* [WORK ITEM] Please write out, exactly as they appear, the line containing "## Resource Requirements" and every line after it to the end of the records, and nothing more.
═════ STUDY MATERIAL ═════
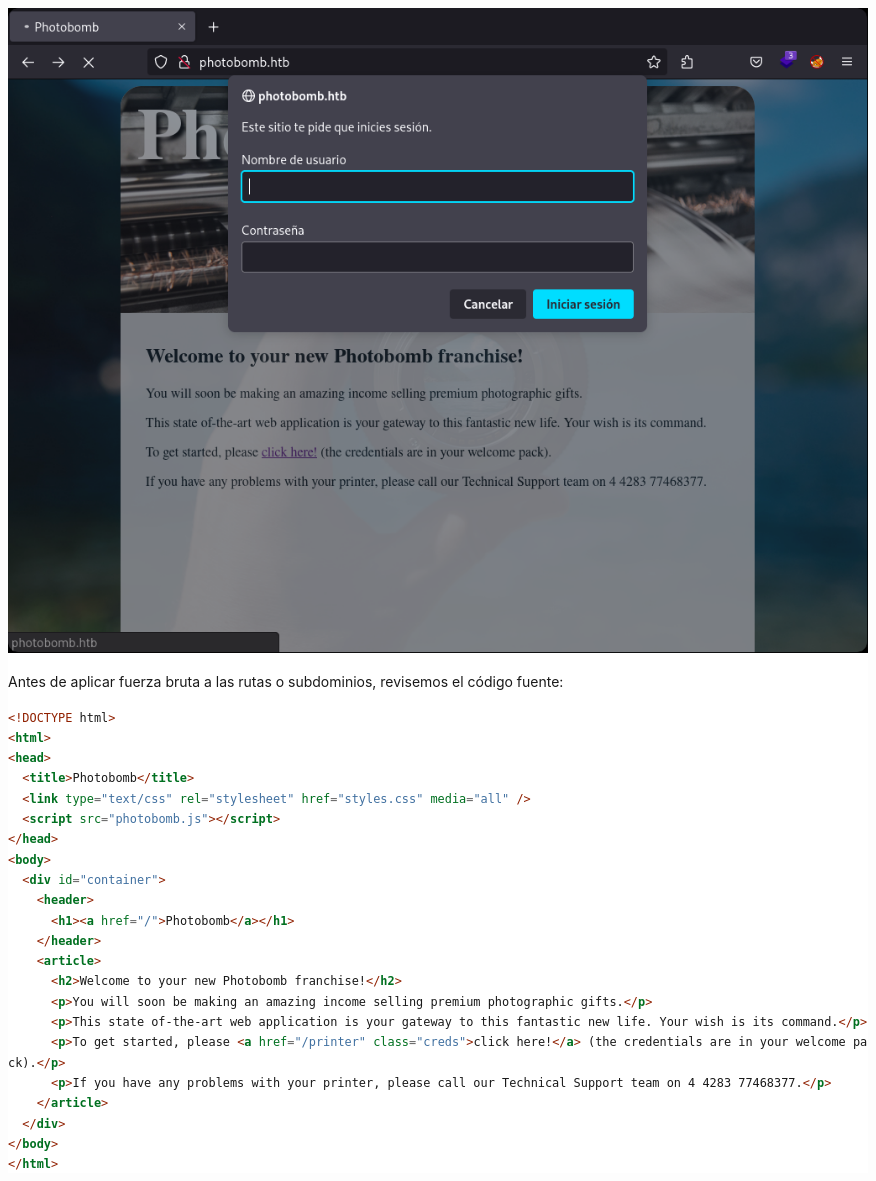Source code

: ![Web photobomb](/assets/favicon/2023-02-11/photobomb2.png)

Antes de aplicar fuerza bruta a las rutas o subdominios, revisemos el código fuente:

```html
<!DOCTYPE html>
<html>
<head>
  <title>Photobomb</title>
  <link type="text/css" rel="stylesheet" href="styles.css" media="all" />
  <script src="photobomb.js"></script>
</head>
<body>
  <div id="container">
    <header>
      <h1><a href="/">Photobomb</a></h1>
    </header>
    <article>
      <h2>Welcome to your new Photobomb franchise!</h2>
      <p>You will soon be making an amazing income selling premium photographic gifts.</p>
      <p>This state of-the-art web application is your gateway to this fantastic new life. Your wish is its command.</p>
      <p>To get started, please <a href="/printer" class="creds">click here!</a> (the credentials are in your welcome pack).</p>
      <p>If you have any problems with your printer, please call our Technical Support team on 4 4283 77468377.</p>
    </article>
  </div>
</body>
</html>
```

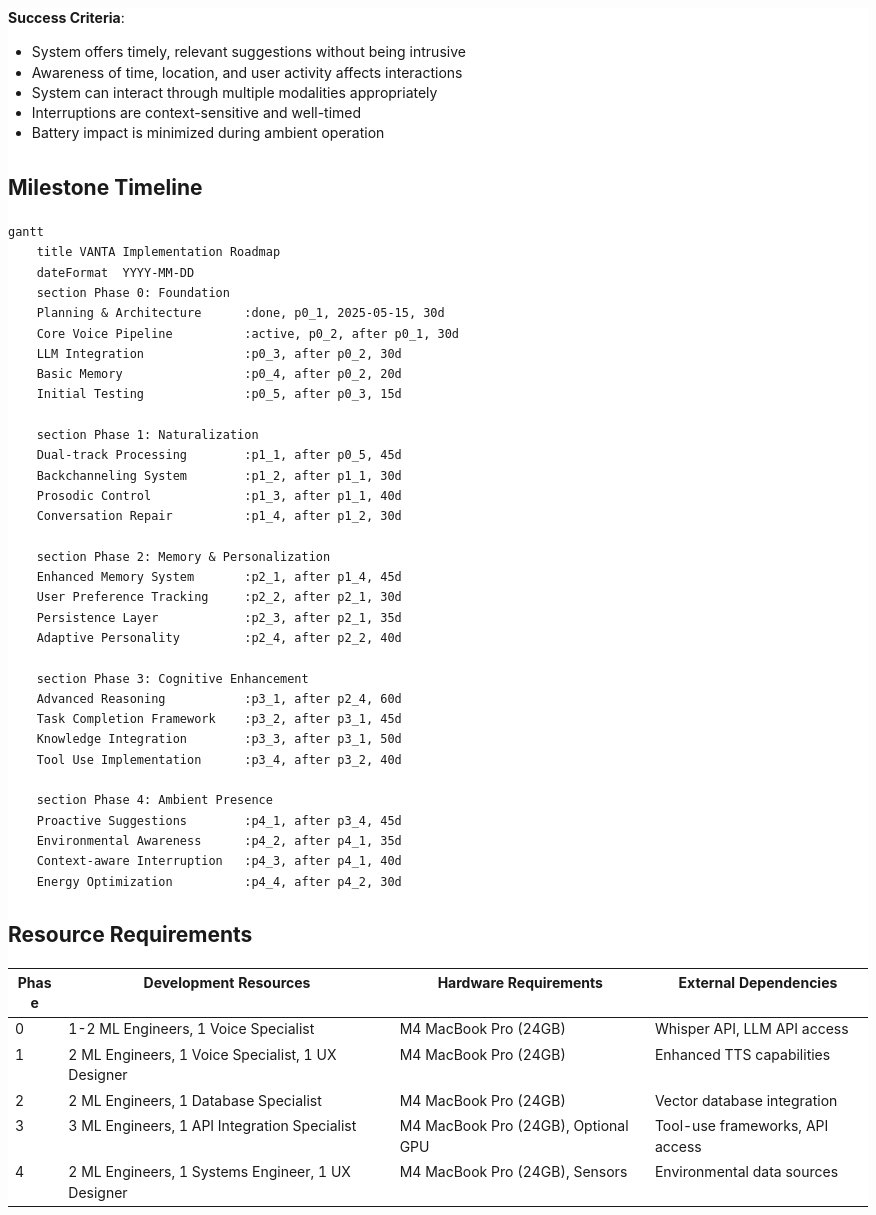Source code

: **Success Criteria**:
- System offers timely, relevant suggestions without being intrusive
- Awareness of time, location, and user activity affects interactions
- System can interact through multiple modalities appropriately
- Interruptions are context-sensitive and well-timed
- Battery impact is minimized during ambient operation

## Milestone Timeline

```mermaid
gantt
    title VANTA Implementation Roadmap
    dateFormat  YYYY-MM-DD
    section Phase 0: Foundation
    Planning & Architecture      :done, p0_1, 2025-05-15, 30d
    Core Voice Pipeline          :active, p0_2, after p0_1, 30d
    LLM Integration              :p0_3, after p0_2, 30d
    Basic Memory                 :p0_4, after p0_2, 20d
    Initial Testing              :p0_5, after p0_3, 15d
    
    section Phase 1: Naturalization
    Dual-track Processing        :p1_1, after p0_5, 45d
    Backchanneling System        :p1_2, after p1_1, 30d
    Prosodic Control             :p1_3, after p1_1, 40d
    Conversation Repair          :p1_4, after p1_2, 30d
    
    section Phase 2: Memory & Personalization
    Enhanced Memory System       :p2_1, after p1_4, 45d
    User Preference Tracking     :p2_2, after p2_1, 30d
    Persistence Layer            :p2_3, after p2_1, 35d
    Adaptive Personality         :p2_4, after p2_2, 40d
    
    section Phase 3: Cognitive Enhancement
    Advanced Reasoning           :p3_1, after p2_4, 60d
    Task Completion Framework    :p3_2, after p3_1, 45d
    Knowledge Integration        :p3_3, after p3_1, 50d
    Tool Use Implementation      :p3_4, after p3_2, 40d
    
    section Phase 4: Ambient Presence
    Proactive Suggestions        :p4_1, after p3_4, 45d
    Environmental Awareness      :p4_2, after p4_1, 35d
    Context-aware Interruption   :p4_3, after p4_1, 40d
    Energy Optimization          :p4_4, after p4_2, 30d
```

## Resource Requirements

| Phase | Development Resources | Hardware Requirements | External Dependencies |
|-------|----------------------|----------------------|------------------------|
| 0 | 1-2 ML Engineers, 1 Voice Specialist | M4 MacBook Pro (24GB) | Whisper API, LLM API access |
| 1 | 2 ML Engineers, 1 Voice Specialist, 1 UX Designer | M4 MacBook Pro (24GB) | Enhanced TTS capabilities |
| 2 | 2 ML Engineers, 1 Database Specialist | M4 MacBook Pro (24GB) | Vector database integration |
| 3 | 3 ML Engineers, 1 API Integration Specialist | M4 MacBook Pro (24GB), Optional GPU | Tool-use frameworks, API access |
| 4 | 2 ML Engineers, 1 Systems Engineer, 1 UX Designer | M4 MacBook Pro (24GB), Sensors | Environmental data sources |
═════
* [REPLY TO THE EXERCISE]
## Resource Requirements

| Phase | Development Resources | Hardware Requirements | External Dependencies |
|-------|----------------------|----------------------|------------------------|
| 0 | 1-2 ML Engineers, 1 Voice Specialist | M4 MacBook Pro (24GB) | Whisper API, LLM API access |
| 1 | 2 ML Engineers, 1 Voice Specialist, 1 UX Designer | M4 MacBook Pro (24GB) | Enhanced TTS capabilities |
| 2 | 2 ML Engineers, 1 Database Specialist | M4 MacBook Pro (24GB) | Vector database integration |
| 3 | 3 ML Engineers, 1 API Integration Specialist | M4 MacBook Pro (24GB), Optional GPU | Tool-use frameworks, API access |
| 4 | 2 ML Engineers, 1 Systems Engineer, 1 UX Designer | M4 MacBook Pro (24GB), Sensors | Environmental data sources |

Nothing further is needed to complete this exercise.